Ho realizzato Hamam nel 1997 per la Biennale di Istanbul. Ho usato l’Hamam per due ragioni: è un luogo a me molto caro. Mi riportava alla mente momenti molto affettuosi con mia mamma, lei ci portava ogni fine settimana, avevo scoperto il corpo femminile nell’ Hamam. L’Hamam mi ricordava mia madre, la mia infanzia con lei. Raccontare l’Hamam era con ricordare mia madre, che era mancata da poco. La seconda è che l’Hamam è un posto per godere, divertirsi. Era un servizio per uomini. Un posto maschile. E io dovevo interromperlo, entrare nella parte maschile. C’è una ricerca estetica di alto livello come «tableau vivant» di Caravaggio o un affresco di Pompei.
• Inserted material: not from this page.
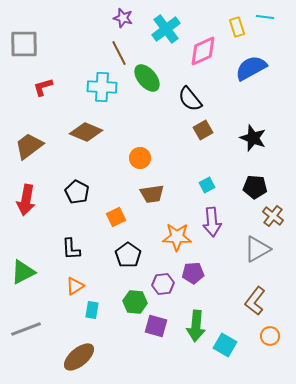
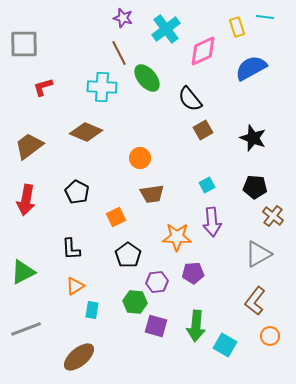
gray triangle at (257, 249): moved 1 px right, 5 px down
purple hexagon at (163, 284): moved 6 px left, 2 px up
Parlami di «Matrimonio con tre», un’altra tua performance.

Matrimonio con tre come performance nasce da un fatto che mi è accaduto. Nel 1994 ero studentessa all’Accademia di Belle Arti di Roma, nonostante ciò, per un problema burocratico, mi hanno espulsa. In poco tempo mi sono ritrovata clandestina, non potevo viaggiare. Ho capito che cosa vuol dire extracomunitaria. Ho reagito con questa performance, anche perché tutti dicevano «sposati un italiano cosi ti salvi». L’idea mi e venuta cosi. Ho organizzato un matrimonio con tre persone, uno era una donna e gli ho chiesto se poteva diventare un uomo. Così avevo celebrato anche un matrimonio omosessuale.

Il 20 Marzo del 2016 dopo l’attentato nel quartiere Beyoglu nel corso di una performance hai invitato la gente ad uscire di casa e a cantare. Quale era il senso che volevi dare a questa cosa?

Dopo l’attentato di Beyoglu il fine settimana la gente si è chiusa a casa per paura. Ho deciso di fare questa performance nelle ventiquattrore successive all’attentato. Dopo che era stata diffusa la notizia che non dovevamo andare in piazza, in metro nel centro commerciale. Ebbene, sono andata lì ed ho iniziato a cantare una canzone d’amore, che ho diffuso in diretta via «Periscope». Dicevo uscite di casa non dovete avere paura assolutamente, dobbiamo riempire la piazza insieme, dobbiamo cantare a voce alta. Un artista non si può fermare, non può restare zitta davanti al fascismo che avanza.